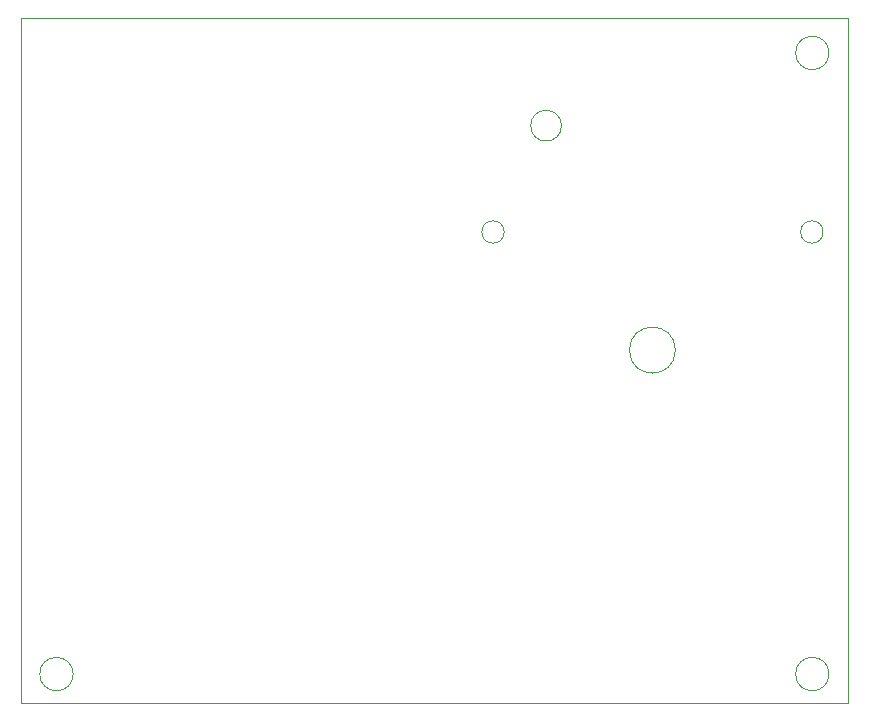
<source format=gbr>
%TF.GenerationSoftware,KiCad,Pcbnew,8.0.8*%
%TF.CreationDate,2025-02-21T09:36:53-08:00*%
%TF.ProjectId,PCB_Design,5043425f-4465-4736-9967-6e2e6b696361,V1.0*%
%TF.SameCoordinates,Original*%
%TF.FileFunction,Profile,NP*%
%FSLAX46Y46*%
G04 Gerber Fmt 4.6, Leading zero omitted, Abs format (unit mm)*
G04 Created by KiCad (PCBNEW 8.0.8) date 2025-02-21 09:36:53*
%MOMM*%
%LPD*%
G01*
G04 APERTURE LIST*
%TA.AperFunction,Profile*%
%ADD10C,0.050000*%
%TD*%
G04 APERTURE END LIST*
D10*
X108414214Y-94585787D02*
G75*
G02*
X105585786Y-94585787I-1414214J0D01*
G01*
X105585786Y-94585787D02*
G75*
G02*
X108414214Y-94585787I1414214J0D01*
G01*
X44414214Y-94585787D02*
G75*
G02*
X41585786Y-94585787I-1414214J0D01*
G01*
X41585786Y-94585787D02*
G75*
G02*
X44414214Y-94585787I1414214J0D01*
G01*
X108414214Y-42000000D02*
G75*
G02*
X105585786Y-42000000I-1414214J0D01*
G01*
X105585786Y-42000000D02*
G75*
G02*
X108414214Y-42000000I1414214J0D01*
G01*
X40000000Y-39000000D02*
X110000000Y-39000000D01*
X110000000Y-97000000D01*
X40000000Y-97000000D01*
X40000000Y-39000000D01*
%TO.C,M1*%
X80910000Y-57160000D02*
G75*
G02*
X79010000Y-57160000I-950000J0D01*
G01*
X79010000Y-57160000D02*
G75*
G02*
X80910000Y-57160000I950000J0D01*
G01*
X85760000Y-48160000D02*
G75*
G02*
X83160000Y-48160000I-1300000J0D01*
G01*
X83160000Y-48160000D02*
G75*
G02*
X85760000Y-48160000I1300000J0D01*
G01*
X95410000Y-67160000D02*
G75*
G02*
X91510000Y-67160000I-1950000J0D01*
G01*
X91510000Y-67160000D02*
G75*
G02*
X95410000Y-67160000I1950000J0D01*
G01*
X107910000Y-57160000D02*
G75*
G02*
X106010000Y-57160000I-950000J0D01*
G01*
X106010000Y-57160000D02*
G75*
G02*
X107910000Y-57160000I950000J0D01*
G01*
%TD*%
M02*

</source>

- **Assigned task**
Whenever the word "APERTURE" shows up in a line of the entries, copy that line.

- **Written answer**
G04 APERTURE LIST*
G04 APERTURE END LIST*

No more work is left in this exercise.